*** Opening of Information shown ***
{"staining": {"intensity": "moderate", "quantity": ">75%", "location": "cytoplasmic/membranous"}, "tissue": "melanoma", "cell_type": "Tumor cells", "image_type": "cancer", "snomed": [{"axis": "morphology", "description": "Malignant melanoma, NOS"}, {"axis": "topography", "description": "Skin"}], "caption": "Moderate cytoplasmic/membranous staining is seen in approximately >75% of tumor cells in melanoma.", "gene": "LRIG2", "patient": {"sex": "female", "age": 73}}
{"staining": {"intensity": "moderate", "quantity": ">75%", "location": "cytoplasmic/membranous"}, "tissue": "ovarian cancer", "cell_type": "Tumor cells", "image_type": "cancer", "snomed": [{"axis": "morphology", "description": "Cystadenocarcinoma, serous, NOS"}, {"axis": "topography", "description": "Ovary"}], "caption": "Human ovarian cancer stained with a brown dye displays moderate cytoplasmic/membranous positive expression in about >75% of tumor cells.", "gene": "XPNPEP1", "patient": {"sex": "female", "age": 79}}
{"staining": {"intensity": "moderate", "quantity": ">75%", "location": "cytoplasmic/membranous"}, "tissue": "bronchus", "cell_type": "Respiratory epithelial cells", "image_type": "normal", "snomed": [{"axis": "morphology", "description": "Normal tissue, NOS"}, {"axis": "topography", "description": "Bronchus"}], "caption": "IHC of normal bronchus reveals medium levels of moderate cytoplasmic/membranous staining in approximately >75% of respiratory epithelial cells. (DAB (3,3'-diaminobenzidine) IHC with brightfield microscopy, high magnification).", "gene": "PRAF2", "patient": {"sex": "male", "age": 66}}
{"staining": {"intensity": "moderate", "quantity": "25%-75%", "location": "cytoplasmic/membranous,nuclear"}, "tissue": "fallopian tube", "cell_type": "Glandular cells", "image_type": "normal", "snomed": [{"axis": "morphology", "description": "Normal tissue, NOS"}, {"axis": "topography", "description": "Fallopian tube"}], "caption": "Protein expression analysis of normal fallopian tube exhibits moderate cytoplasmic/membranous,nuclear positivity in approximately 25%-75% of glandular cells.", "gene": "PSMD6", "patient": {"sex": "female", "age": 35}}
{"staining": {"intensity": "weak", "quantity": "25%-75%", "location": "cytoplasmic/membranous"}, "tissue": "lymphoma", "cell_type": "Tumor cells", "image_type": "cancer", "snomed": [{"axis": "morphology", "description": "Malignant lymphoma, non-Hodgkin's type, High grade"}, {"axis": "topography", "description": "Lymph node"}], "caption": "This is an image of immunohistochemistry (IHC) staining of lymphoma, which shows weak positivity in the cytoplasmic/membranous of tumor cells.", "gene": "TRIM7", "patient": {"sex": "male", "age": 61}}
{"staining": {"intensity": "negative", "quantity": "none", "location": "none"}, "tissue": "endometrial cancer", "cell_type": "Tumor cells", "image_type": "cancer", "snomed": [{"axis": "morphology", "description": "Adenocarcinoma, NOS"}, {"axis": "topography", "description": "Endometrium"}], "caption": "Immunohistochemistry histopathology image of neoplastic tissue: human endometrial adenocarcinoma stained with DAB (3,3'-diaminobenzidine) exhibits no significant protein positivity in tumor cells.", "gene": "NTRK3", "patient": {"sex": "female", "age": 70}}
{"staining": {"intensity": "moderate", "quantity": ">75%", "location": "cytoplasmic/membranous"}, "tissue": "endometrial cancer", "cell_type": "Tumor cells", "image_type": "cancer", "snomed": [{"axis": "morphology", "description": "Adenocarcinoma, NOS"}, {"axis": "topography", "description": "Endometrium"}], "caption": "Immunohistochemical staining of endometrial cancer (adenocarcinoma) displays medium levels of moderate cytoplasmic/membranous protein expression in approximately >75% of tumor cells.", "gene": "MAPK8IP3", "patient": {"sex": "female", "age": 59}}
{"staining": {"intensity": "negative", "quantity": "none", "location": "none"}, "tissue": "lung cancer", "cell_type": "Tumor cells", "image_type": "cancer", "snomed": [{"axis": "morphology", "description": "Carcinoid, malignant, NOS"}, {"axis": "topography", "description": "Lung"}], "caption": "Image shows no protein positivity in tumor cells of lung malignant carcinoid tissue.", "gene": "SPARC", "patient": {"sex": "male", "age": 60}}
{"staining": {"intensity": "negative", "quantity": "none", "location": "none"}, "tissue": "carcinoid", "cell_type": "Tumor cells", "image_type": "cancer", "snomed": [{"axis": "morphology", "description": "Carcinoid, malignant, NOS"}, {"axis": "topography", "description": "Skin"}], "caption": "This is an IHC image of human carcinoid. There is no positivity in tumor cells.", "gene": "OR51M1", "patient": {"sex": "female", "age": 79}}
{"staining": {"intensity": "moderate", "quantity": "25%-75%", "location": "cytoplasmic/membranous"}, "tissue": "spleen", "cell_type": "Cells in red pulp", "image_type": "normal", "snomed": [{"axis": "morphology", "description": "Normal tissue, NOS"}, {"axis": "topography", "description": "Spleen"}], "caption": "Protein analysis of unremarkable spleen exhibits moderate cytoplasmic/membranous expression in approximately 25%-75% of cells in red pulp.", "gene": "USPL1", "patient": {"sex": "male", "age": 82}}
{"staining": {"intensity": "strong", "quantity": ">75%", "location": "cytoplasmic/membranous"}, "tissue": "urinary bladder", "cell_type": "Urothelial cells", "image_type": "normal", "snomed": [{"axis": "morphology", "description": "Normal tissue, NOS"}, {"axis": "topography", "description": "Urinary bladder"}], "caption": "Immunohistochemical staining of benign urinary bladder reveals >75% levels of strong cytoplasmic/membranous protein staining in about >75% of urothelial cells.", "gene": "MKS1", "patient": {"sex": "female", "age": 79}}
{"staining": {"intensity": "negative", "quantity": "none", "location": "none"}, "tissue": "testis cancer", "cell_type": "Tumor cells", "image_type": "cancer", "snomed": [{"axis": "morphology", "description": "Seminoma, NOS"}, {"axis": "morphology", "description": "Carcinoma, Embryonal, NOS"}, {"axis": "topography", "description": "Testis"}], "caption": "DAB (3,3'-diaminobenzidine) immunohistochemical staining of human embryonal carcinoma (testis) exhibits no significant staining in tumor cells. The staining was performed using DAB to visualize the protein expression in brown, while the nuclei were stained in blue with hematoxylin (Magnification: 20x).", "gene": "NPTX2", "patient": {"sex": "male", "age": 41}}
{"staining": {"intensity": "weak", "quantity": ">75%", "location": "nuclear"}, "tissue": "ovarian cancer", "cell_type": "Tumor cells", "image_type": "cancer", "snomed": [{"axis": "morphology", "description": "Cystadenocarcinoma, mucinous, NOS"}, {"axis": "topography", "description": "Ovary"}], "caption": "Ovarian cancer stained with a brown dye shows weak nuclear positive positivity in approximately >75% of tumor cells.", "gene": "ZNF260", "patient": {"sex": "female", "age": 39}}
*** Close of Information shown ***
## Work item:
A word-for-word copy of the data is the expected answer.

## Written reply:
{"staining": {"intensity": "moderate", "quantity": ">75%", "location": "cytoplasmic/membranous"}, "tissue": "melanoma", "cell_type": "Tumor cells", "image_type": "cancer", "snomed": [{"axis": "morphology", "description": "Malignant melanoma, NOS"}, {"axis": "topography", "description": "Skin"}], "caption": "Moderate cytoplasmic/membranous staining is seen in approximately >75% of tumor cells in melanoma.", "gene": "LRIG2", "patient": {"sex": "female", "age": 73}}
{"staining": {"intensity": "moderate", "quantity": ">75%", "location": "cytoplasmic/membranous"}, "tissue": "ovarian cancer", "cell_type": "Tumor cells", "image_type": "cancer", "snomed": [{"axis": "morphology", "description": "Cystadenocarcinoma, serous, NOS"}, {"axis": "topography", "description": "Ovary"}], "caption": "Human ovarian cancer stained with a brown dye displays moderate cytoplasmic/membranous positive expression in about >75% of tumor cells.", "gene": "XPNPEP1", "patient": {"sex": "female", "age": 79}}
{"staining": {"intensity": "moderate", "quantity": ">75%", "location": "cytoplasmic/membranous"}, "tissue": "bronchus", "cell_type": "Respiratory epithelial cells", "image_type": "normal", "snomed": [{"axis": "morphology", "description": "Normal tissue, NOS"}, {"axis": "topography", "description": "Bronchus"}], "caption": "IHC of normal bronchus reveals medium levels of moderate cytoplasmic/membranous staining in approximately >75% of respiratory epithelial cells. (DAB (3,3'-diaminobenzidine) IHC with brightfield microscopy, high magnification).", "gene": "PRAF2", "patient": {"sex": "male", "age": 66}}
{"staining": {"intensity": "moderate", "quantity": "25%-75%", "location": "cytoplasmic/membranous,nuclear"}, "tissue": "fallopian tube", "cell_type": "Glandular cells", "image_type": "normal", "snomed": [{"axis": "morphology", "description": "Normal tissue, NOS"}, {"axis": "topography", "description": "Fallopian tube"}], "caption": "Protein expression analysis of normal fallopian tube exhibits moderate cytoplasmic/membranous,nuclear positivity in approximately 25%-75% of glandular cells.", "gene": "PSMD6", "patient": {"sex": "female", "age": 35}}
{"staining": {"intensity": "weak", "quantity": "25%-75%", "location": "cytoplasmic/membranous"}, "tissue": "lymphoma", "cell_type": "Tumor cells", "image_type": "cancer", "snomed": [{"axis": "morphology", "description": "Malignant lymphoma, non-Hodgkin's type, High grade"}, {"axis": "topography", "description": "Lymph node"}], "caption": "This is an image of immunohistochemistry (IHC) staining of lymphoma, which shows weak positivity in the cytoplasmic/membranous of tumor cells.", "gene": "TRIM7", "patient": {"sex": "male", "age": 61}}
{"staining": {"intensity": "negative", "quantity": "none", "location": "none"}, "tissue": "endometrial cancer", "cell_type": "Tumor cells", "image_type": "cancer", "snomed": [{"axis": "morphology", "description": "Adenocarcinoma, NOS"}, {"axis": "topography", "description": "Endometrium"}], "caption": "Immunohistochemistry histopathology image of neoplastic tissue: human endometrial adenocarcinoma stained with DAB (3,3'-diaminobenzidine) exhibits no significant protein positivity in tumor cells.", "gene": "NTRK3", "patient": {"sex": "female", "age": 70}}
{"staining": {"intensity": "moderate", "quantity": ">75%", "location": "cytoplasmic/membranous"}, "tissue": "endometrial cancer", "cell_type": "Tumor cells", "image_type": "cancer", "snomed": [{"axis": "morphology", "description": "Adenocarcinoma, NOS"}, {"axis": "topography", "description": "Endometrium"}], "caption": "Immunohistochemical staining of endometrial cancer (adenocarcinoma) displays medium levels of moderate cytoplasmic/membranous protein expression in approximately >75% of tumor cells.", "gene": "MAPK8IP3", "patient": {"sex": "female", "age": 59}}
{"staining": {"intensity": "negative", "quantity": "none", "location": "none"}, "tissue": "lung cancer", "cell_type": "Tumor cells", "image_type": "cancer", "snomed": [{"axis": "morphology", "description": "Carcinoid, malignant, NOS"}, {"axis": "topography", "description": "Lung"}], "caption": "Image shows no protein positivity in tumor cells of lung malignant carcinoid tissue.", "gene": "SPARC", "patient": {"sex": "male", "age": 60}}
{"staining": {"intensity": "negative", "quantity": "none", "location": "none"}, "tissue": "carcinoid", "cell_type": "Tumor cells", "image_type": "cancer", "snomed": [{"axis": "morphology", "description": "Carcinoid, malignant, NOS"}, {"axis": "topography", "description": "Skin"}], "caption": "This is an IHC image of human carcinoid. There is no positivity in tumor cells.", "gene": "OR51M1", "patient": {"sex": "female", "age": 79}}
{"staining": {"intensity": "moderate", "quantity": "25%-75%", "location": "cytoplasmic/membranous"}, "tissue": "spleen", "cell_type": "Cells in red pulp", "image_type": "normal", "snomed": [{"axis": "morphology", "description": "Normal tissue, NOS"}, {"axis": "topography", "description": "Spleen"}], "caption": "Protein analysis of unremarkable spleen exhibits moderate cytoplasmic/membranous expression in approximately 25%-75% of cells in red pulp.", "gene": "USPL1", "patient": {"sex": "male", "age": 82}}
{"staining": {"intensity": "strong", "quantity": ">75%", "location": "cytoplasmic/membranous"}, "tissue": "urinary bladder", "cell_type": "Urothelial cells", "image_type": "normal", "snomed": [{"axis": "morphology", "description": "Normal tissue, NOS"}, {"axis": "topography", "description": "Urinary bladder"}], "caption": "Immunohistochemical staining of benign urinary bladder reveals >75% levels of strong cytoplasmic/membranous protein staining in about >75% of urothelial cells.", "gene": "MKS1", "patient": {"sex": "female", "age": 79}}
{"staining": {"intensity": "negative", "quantity": "none", "location": "none"}, "tissue": "testis cancer", "cell_type": "Tumor cells", "image_type": "cancer", "snomed": [{"axis": "morphology", "description": "Seminoma, NOS"}, {"axis": "morphology", "description": "Carcinoma, Embryonal, NOS"}, {"axis": "topography", "description": "Testis"}], "caption": "DAB (3,3'-diaminobenzidine) immunohistochemical staining of human embryonal carcinoma (testis) exhibits no significant staining in tumor cells. The staining was performed using DAB to visualize the protein expression in brown, while the nuclei were stained in blue with hematoxylin (Magnification: 20x).", "gene": "NPTX2", "patient": {"sex": "male", "age": 41}}
{"staining": {"intensity": "weak", "quantity": ">75%", "location": "nuclear"}, "tissue": "ovarian cancer", "cell_type": "Tumor cells", "image_type": "cancer", "snomed": [{"axis": "morphology", "description": "Cystadenocarcinoma, mucinous, NOS"}, {"axis": "topography", "description": "Ovary"}], "caption": "Ovarian cancer stained with a brown dye shows weak nuclear positive positivity in approximately >75% of tumor cells.", "gene": "ZNF260", "patient": {"sex": "female", "age": 39}}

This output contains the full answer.